## EXTRAIT DE PAGE

--*--

Rohingyas : Facebook accusé d’amplifier la vague de haine contre les musulmans en Birmanie

Rédigé par Lionel Lemonier | Mardi 11 Octobre 2022 à 17:25

           


Rohingyas : Facebook accusé d’amplifier la vague de haine contre les musulmans en Birmanie
Les réseaux sociaux ont des répercussions dans la vraie vie. Parfois pour le pire. Un long rapport publié fin septembre par Amnesty International vient de le rappeler à la communauté internationale. « Les dangereux algorithmes de Meta, qui détient Facebook, ainsi que la recherche effrénée du profit ont considérablement contribué aux atrocités perpétrées par l’armée myanmar contre le peuple rohingya en 2017 », explique l’ONG.

« Des Rohingyas ont par milliers été tués, torturés, violés et déplacés dans le cadre de la campagne de nettoyage ethnique menée par les forces de sécurité du Myanmar. Dans les mois et les années ayant précédé ces atrocités, les algorithmes de Facebook ont intensifié la vague de haine contre les Rohingyas, contribuant ainsi à la survenue de violences dans la vraie vie », a déclaré Agnès Callamard, secrétaire générale de l’organisation non gouvernementale.

--*--

[Fiches du jeu de données]
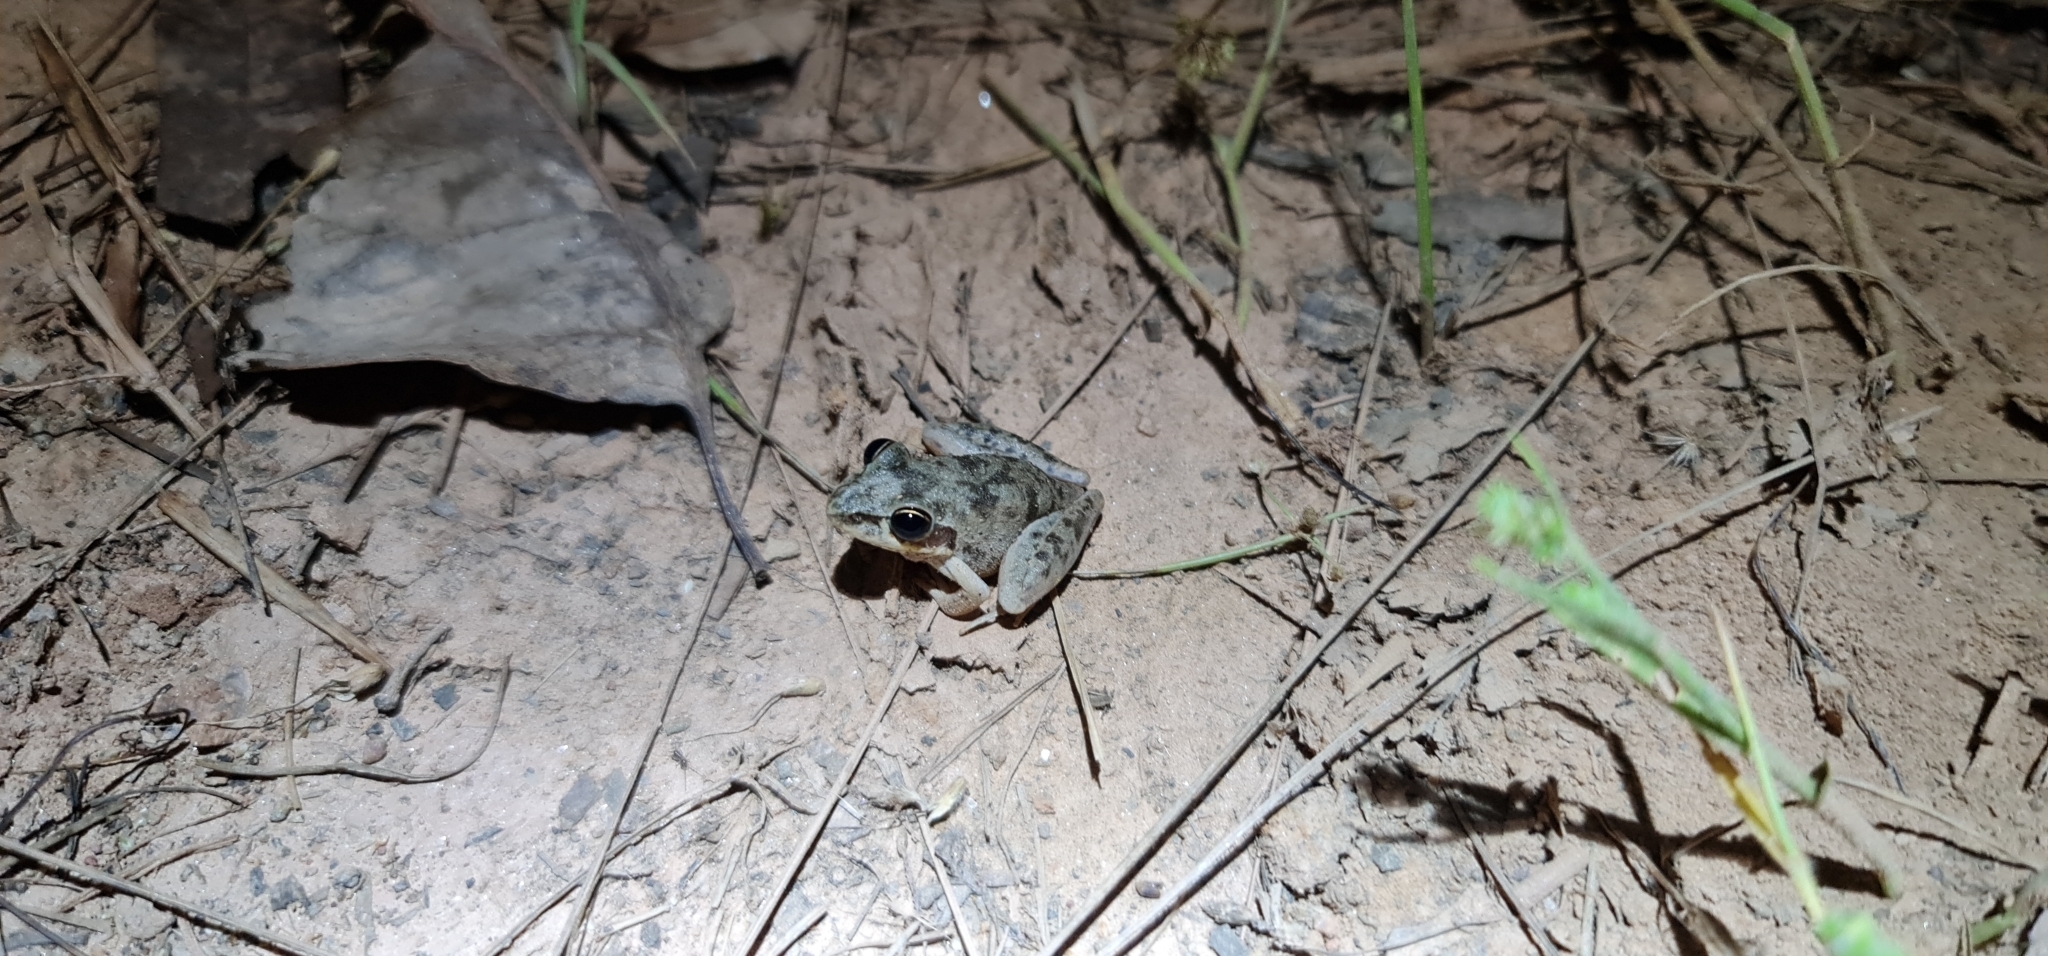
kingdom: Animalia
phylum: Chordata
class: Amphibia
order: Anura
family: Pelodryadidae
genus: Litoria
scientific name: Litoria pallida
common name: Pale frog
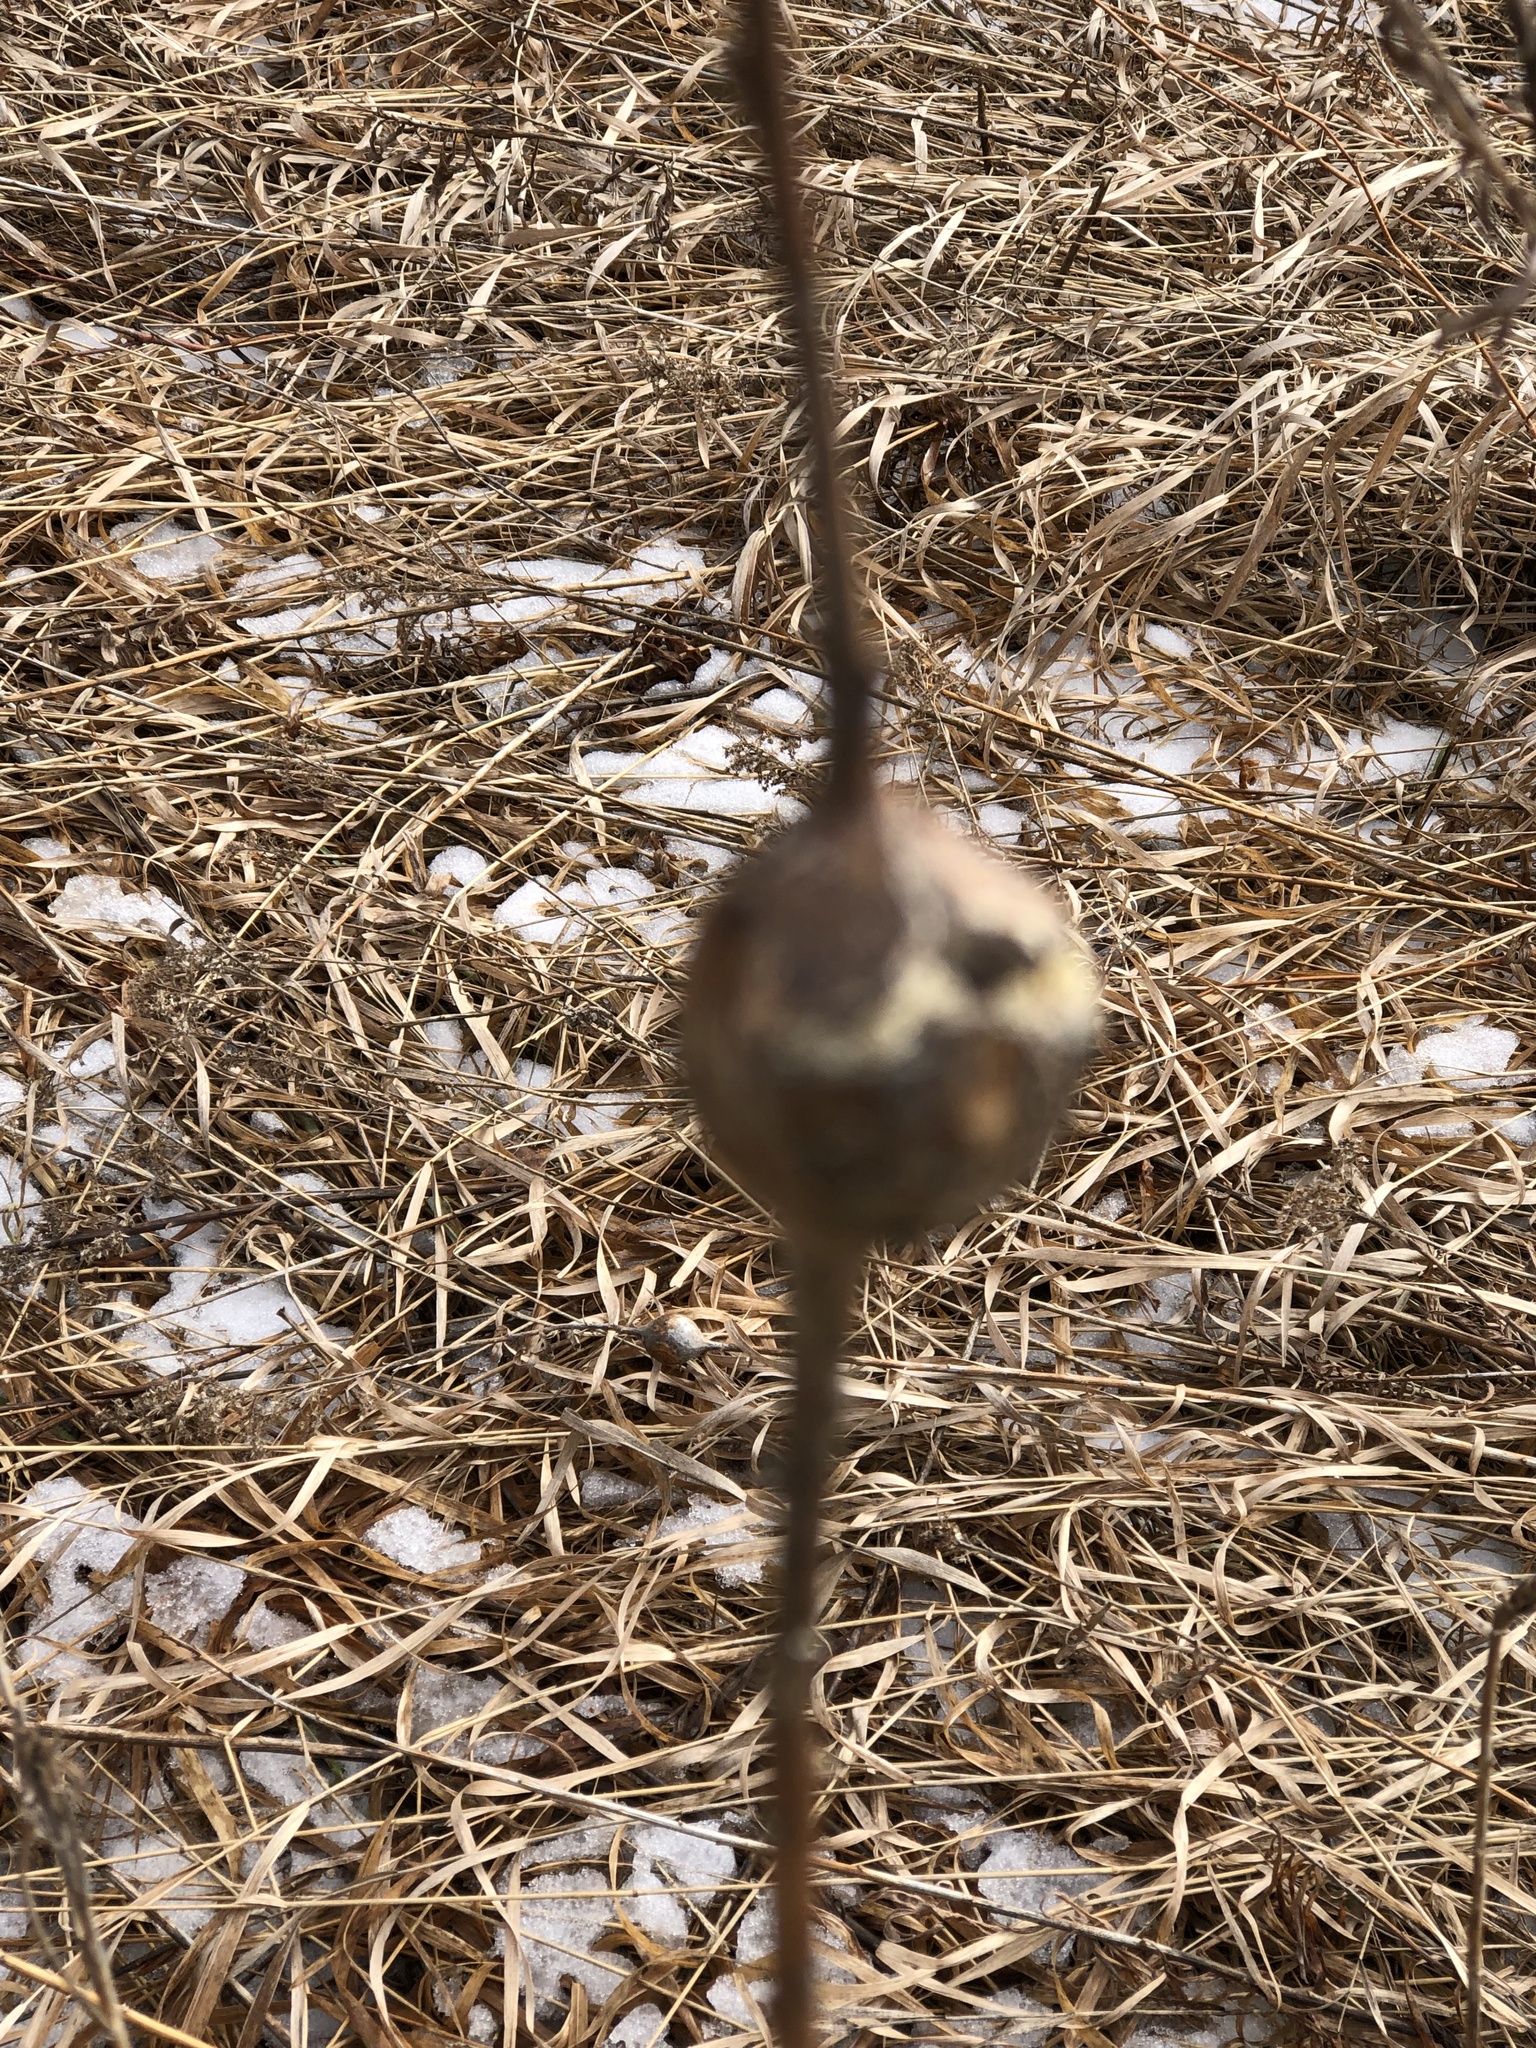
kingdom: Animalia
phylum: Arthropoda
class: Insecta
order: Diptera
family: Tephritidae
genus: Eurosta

--*--

## CONSIGNES
#1 D'après l'extrait de page, quelle organisation a publié fin septembre un long rapport sur le rôle de Facebook envers les Rohingyas ?
#2 Recopiez les lignes de la liste depuis celle qui contient « scientific name: Litoria pallida » jusqu'à la fin de la liste, les deux bouts compris. Laissez les images de côté.
L'extrait de page et la liste sont deux documents distincts, sans rapport entre eux.

## RÉSULTATS FINAUX
#1 Amnesty International.

#2
scientific name: Litoria pallida
common name: Pale frog
kingdom: Animalia
phylum: Arthropoda
class: Insecta
order: Diptera
family: Tephritidae
genus: Eurosta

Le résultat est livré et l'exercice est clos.